The researchers hope that others will begin to utilize ProtGPS in a manner similar to how predictive structural models like AlphaFold are employed, pushing forward various initiatives concerning protein function, dysfunction, and disease.

Advancing from prediction to novel generation

Although the researchers were enthusiastic about the potential applications of their prediction model, they also aimed for it to exceed mere localization predictions of existing proteins, allowing them to design entirely new proteins. The objective was for the model to create completely novel amino acid sequences that, once synthesized in a cell, would localize to a specified area. Creating a novel protein that can indeed fulfill a role — in this instance, the function of localizing to a particular cellular compartment — is remarkably challenging. To enhance their model’s likelihood of success, the researchers limited their algorithm to design proteins analogous to those found in nature. This approach is frequently employed in drug design for logical reasons; nature has had billions of years to discover which protein sequences are effective and which are not.

Due to the collaboration with the Young lab, the machine learning team was able to verify whether their protein generator functioned effectively. The model yielded positive results. In one iteration, it generated 10 proteins intended to localize to the nucleolus. Upon testing these proteins in cellular environments, researchers found that four of them strongly localized to the nucleolus, while others exhibited slight preferences toward that location as well.

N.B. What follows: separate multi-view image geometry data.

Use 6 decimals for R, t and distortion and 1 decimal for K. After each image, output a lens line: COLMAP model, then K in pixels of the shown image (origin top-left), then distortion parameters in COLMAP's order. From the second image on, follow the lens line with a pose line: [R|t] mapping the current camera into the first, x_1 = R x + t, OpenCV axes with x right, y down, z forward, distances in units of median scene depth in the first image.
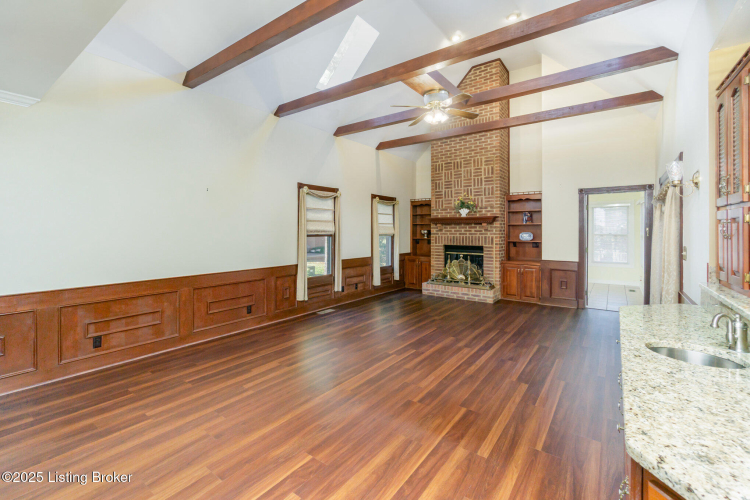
lens RADIAL K [[330.9, 0, 370.2], [0, 330.9, 229.9], [0, 0, 1]] dist [0.002520, -0.000028]
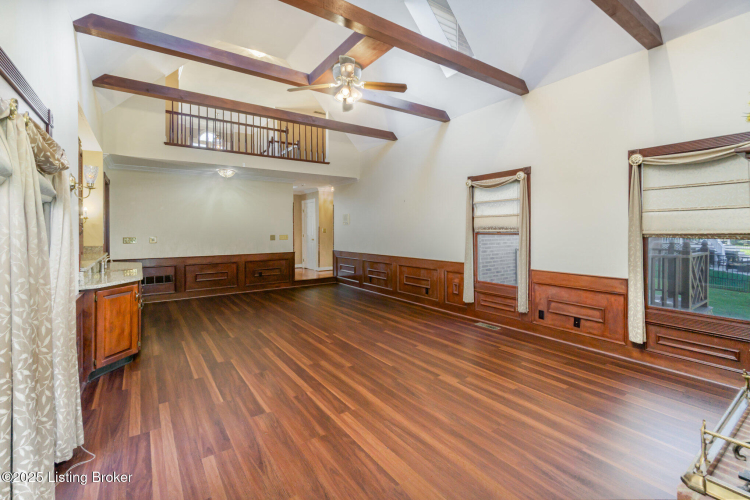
lens RADIAL K [[330.9, 0, 364.4], [0, 330.9, 231.8], [0, 0, 1]] dist [0.002520, -0.000028]
pose [[-0.332676, 0.006313, -0.943020, 0.606805], [0.005414, 0.999974, 0.004785, 0.006086], [0.943025, -0.003513, -0.332702, 0.813742]]
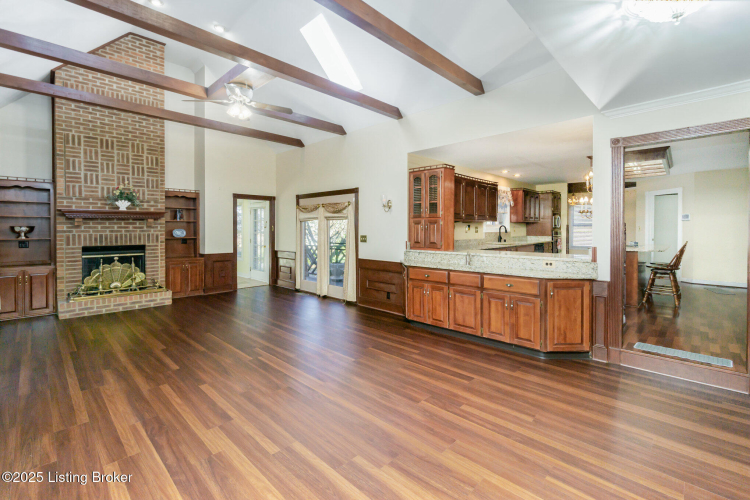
lens RADIAL K [[330.9, 0, 350.1], [0, 330.9, 230.7], [0, 0, 1]] dist [0.002520, -0.000028]
pose [[0.174497, -0.007739, 0.984627, -0.441860], [-0.003258, 0.999959, 0.008437, 0.001931], [-0.984652, -0.004680, 0.174465, 0.311444]]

“The collaboration between our labs has proven to be extremely productive for all parties involved,” Mikhael states. “We’ve learned to communicate in each other’s terms, particularly regarding cellular functions, and by having the opportunity to experimentally validate our model, we’ve discerned what adjustments are necessary to enhance its efficacy.”

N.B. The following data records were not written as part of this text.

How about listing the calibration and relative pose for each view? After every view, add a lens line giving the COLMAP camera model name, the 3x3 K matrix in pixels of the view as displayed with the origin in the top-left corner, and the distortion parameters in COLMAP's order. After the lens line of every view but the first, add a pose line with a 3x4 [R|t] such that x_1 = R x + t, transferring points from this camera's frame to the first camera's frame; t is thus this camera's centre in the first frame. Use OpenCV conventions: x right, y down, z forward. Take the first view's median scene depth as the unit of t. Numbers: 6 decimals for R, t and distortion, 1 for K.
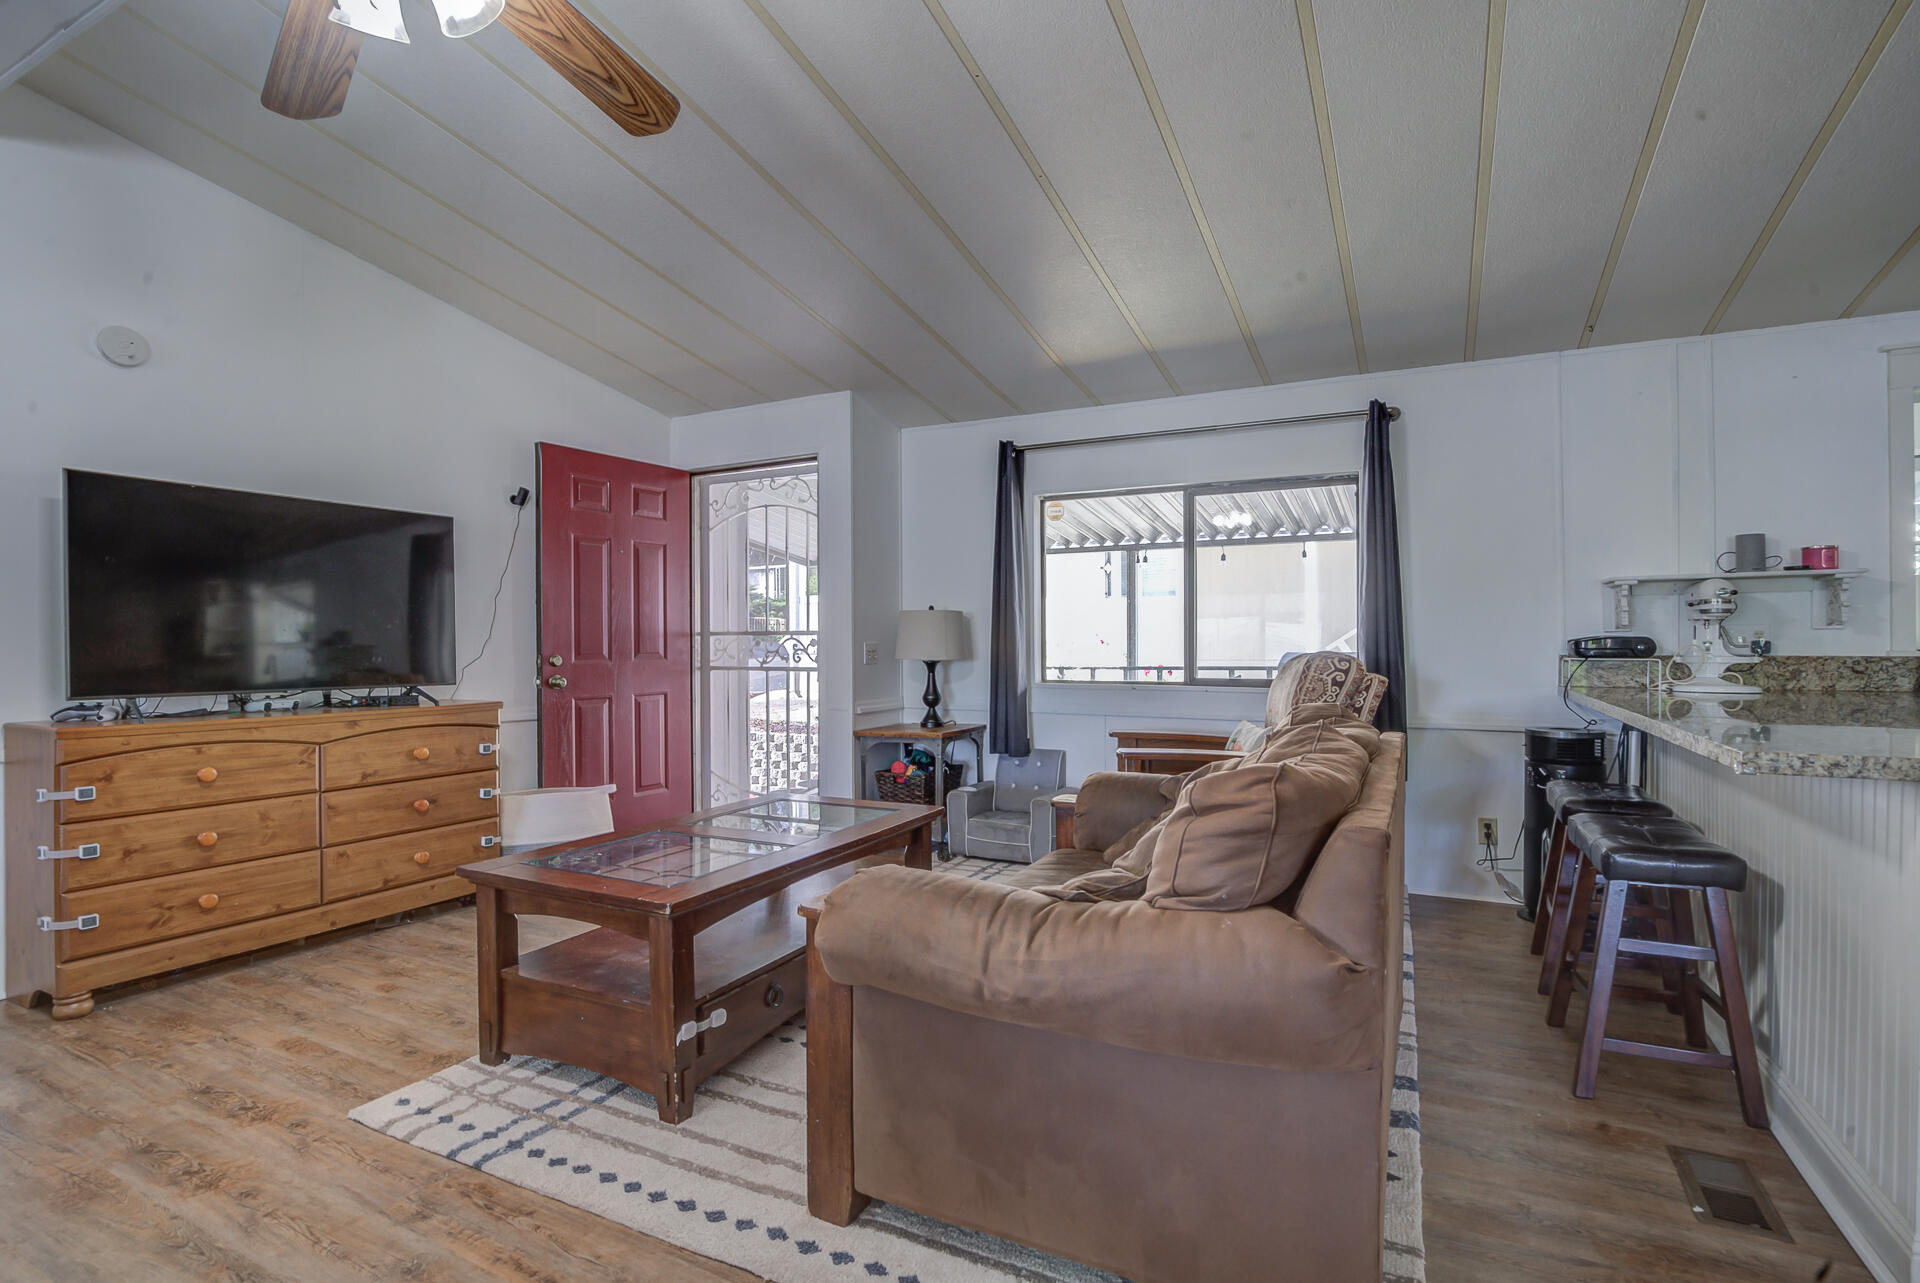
lens RADIAL K [[902.0, 0, 961.0], [0, 902.0, 648.6], [0, 0, 1]] dist [-0.002796, 0.000858]
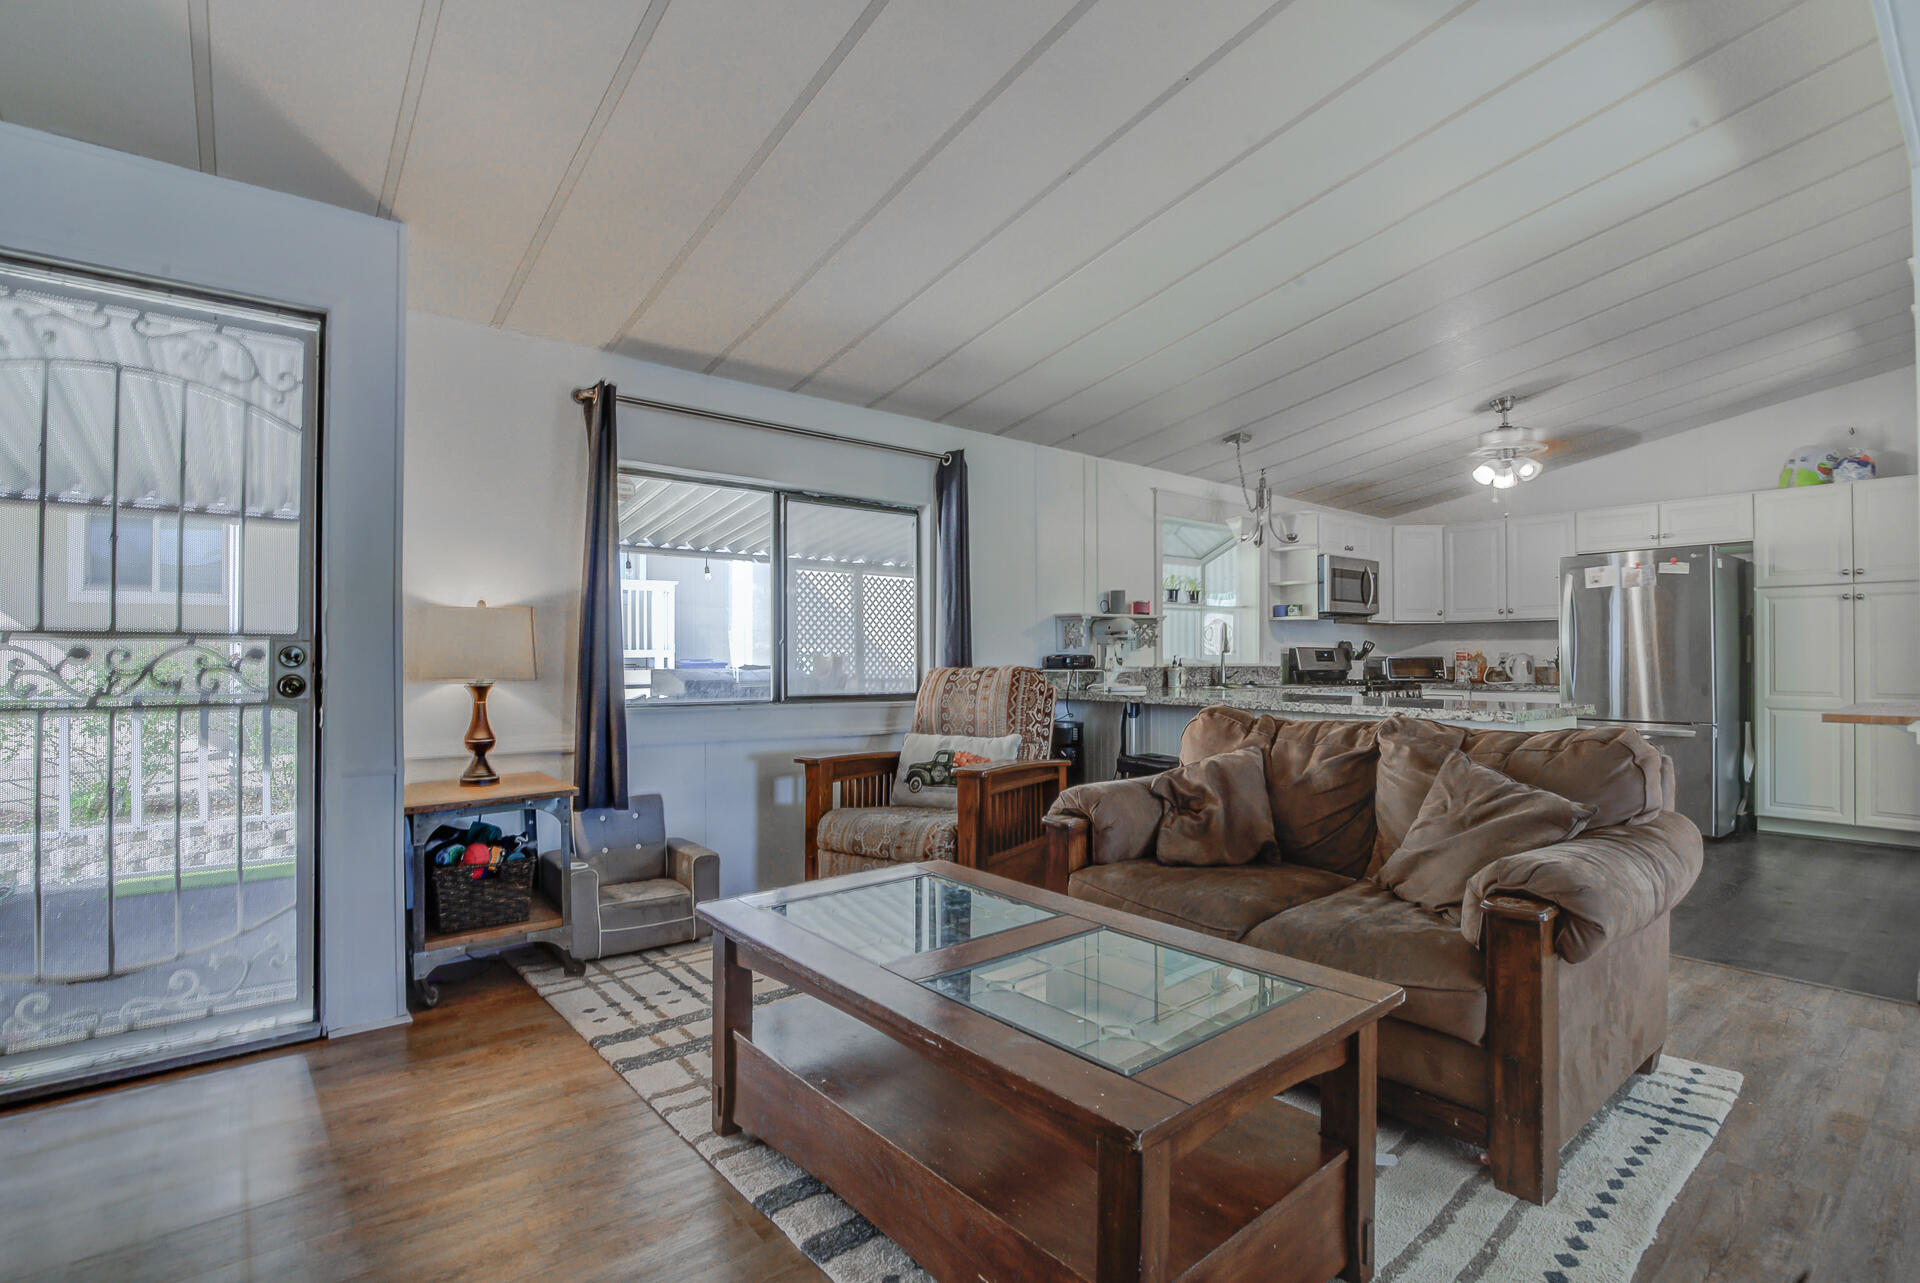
lens RADIAL K [[902.0, 0, 991.4], [0, 902.0, 651.8], [0, 0, 1]] dist [-0.002796, 0.000858]
pose [[0.393842, 0.010122, 0.919123, -0.694300], [0.000765, 0.999935, -0.011340, -0.002162], [-0.919178, 0.005170, 0.393809, 0.587649]]
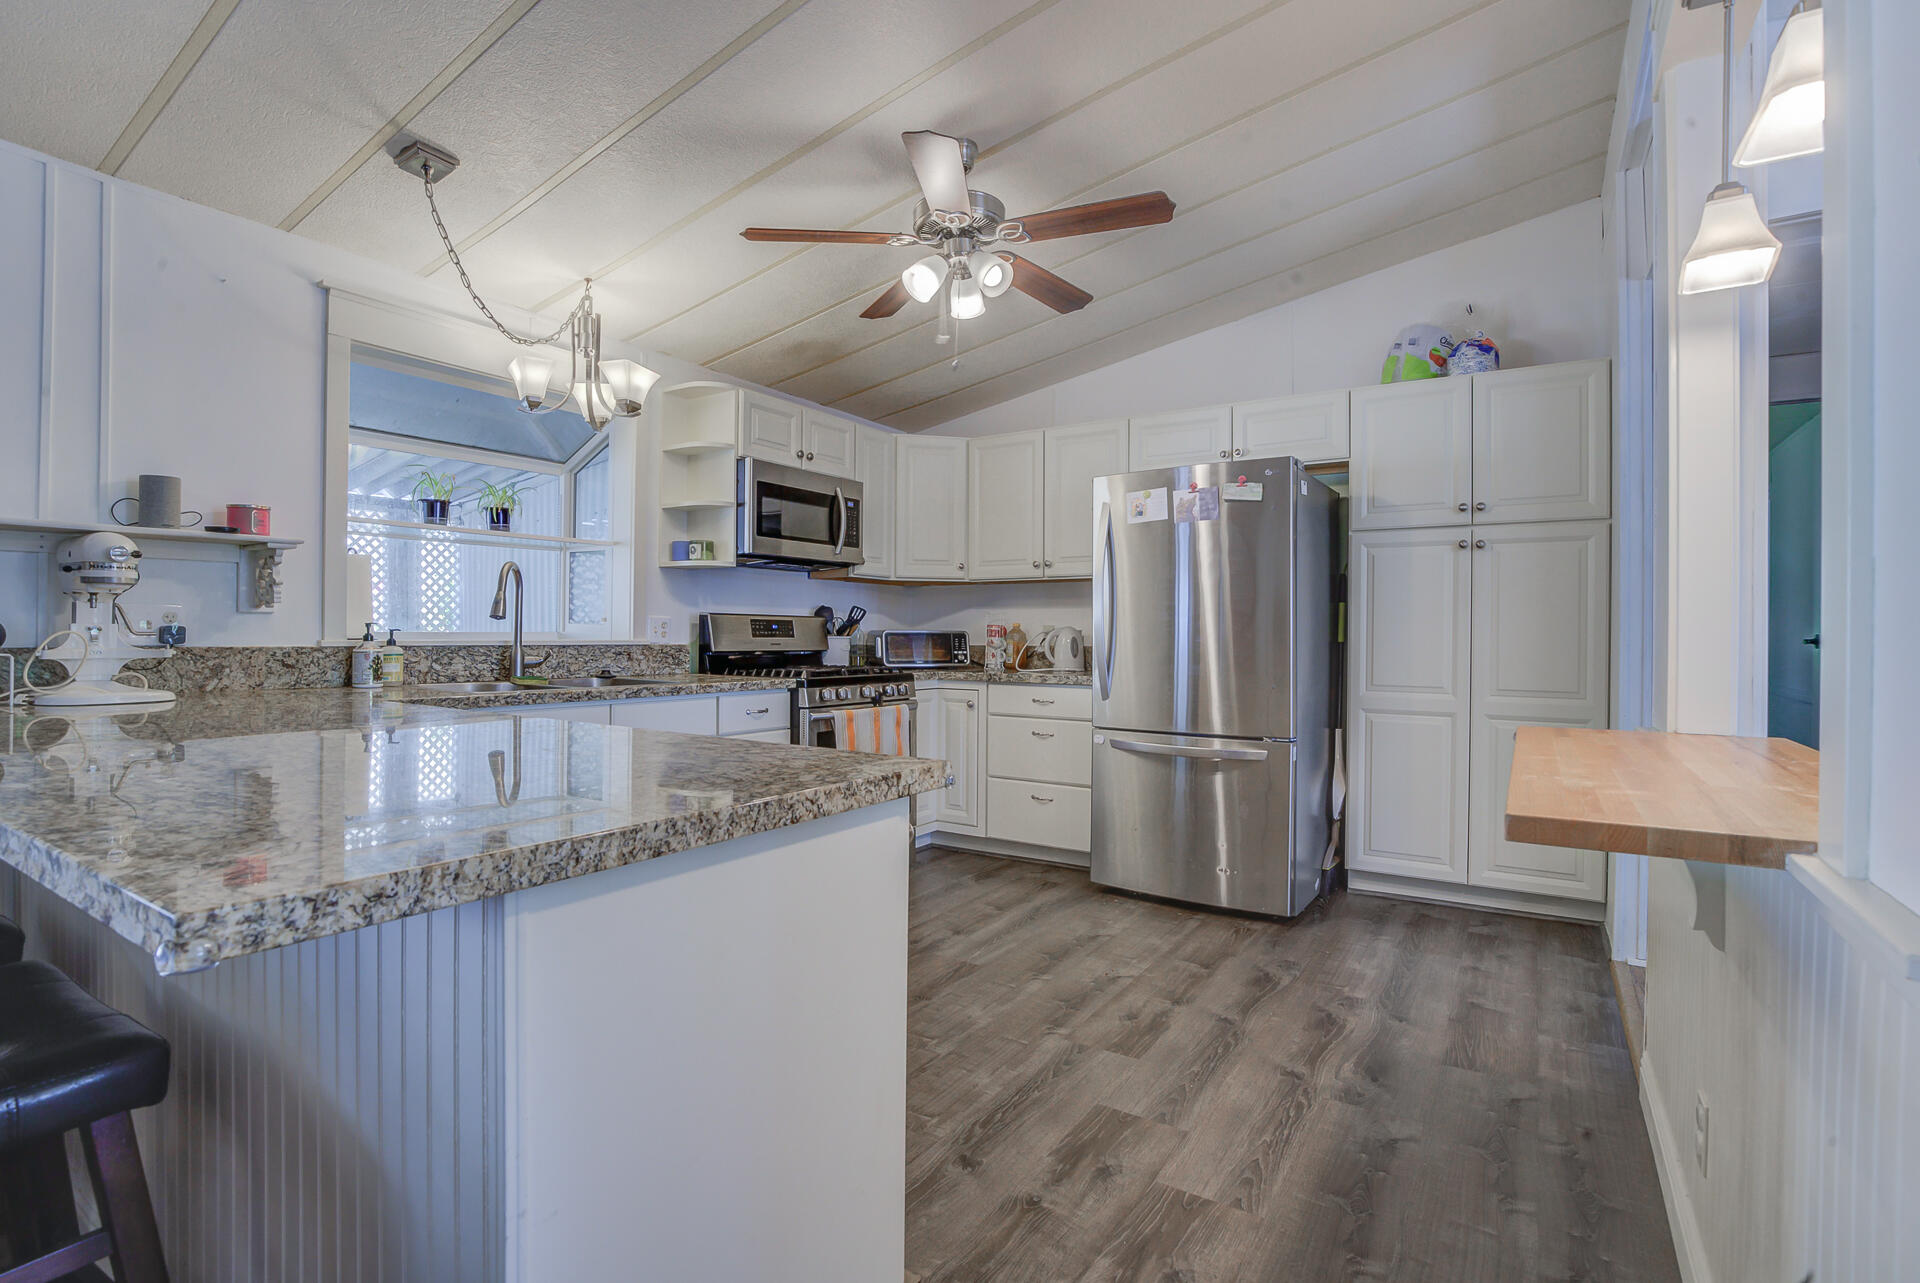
lens RADIAL K [[902.0, 0, 948.3], [0, 902.0, 640.3], [0, 0, 1]] dist [-0.002796, 0.000858]
pose [[0.122233, -0.001475, 0.992500, 0.247020], [-0.004484, 0.999988, 0.002038, -0.001883], [-0.992491, -0.004700, 0.122225, 0.293682]]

Generating functional proteins in this manner could considerably enhance researchers’ capabilities to innovate therapies. For instance, if a medication needs to interact with a target situated within a particular compartment, then researchers could employ this model to devise a drug that also localizes there. This should enhance the drug’s effectiveness and minimize side effects, as it would spend more time engaging with its target and less time interacting with extraneous molecules, thereby decreasing off-target interactions.

The machine learning team members are excited about the potential of utilizing insights gained from this collaboration to design novel proteins encompassing other functions beyond localization, thereby broadening the scope of therapeutic design and other applications.

“A multitude of studies demonstrate the capability to create proteins that can be expressed in a cell, but not necessarily those that exhibit specific functions,” Chinn remarks. “We’ve accomplished functional protein design with a relatively high success rate compared to other generative models. This is genuinely thrilling for us, and something we aim to expand upon.”

All researchers involved perceive ProtGPS as an exhilarating starting point. They anticipate that their tool will facilitate further exploration of the significance of localization in protein function and mis-localization in diseases. Additionally, they are keen on broadening the model’s localization predictions to encompass more types of compartments, examining more therapeutic hypotheses, and developing increasingly functional proteins for therapeutic or other uses.

“Now that we are aware that this protein code for localization exists, and that machine learning models can decipher that code and even generate functional proteins using its principles, it opens a myriad of potential studies and practical applications,” Kilgore asserts.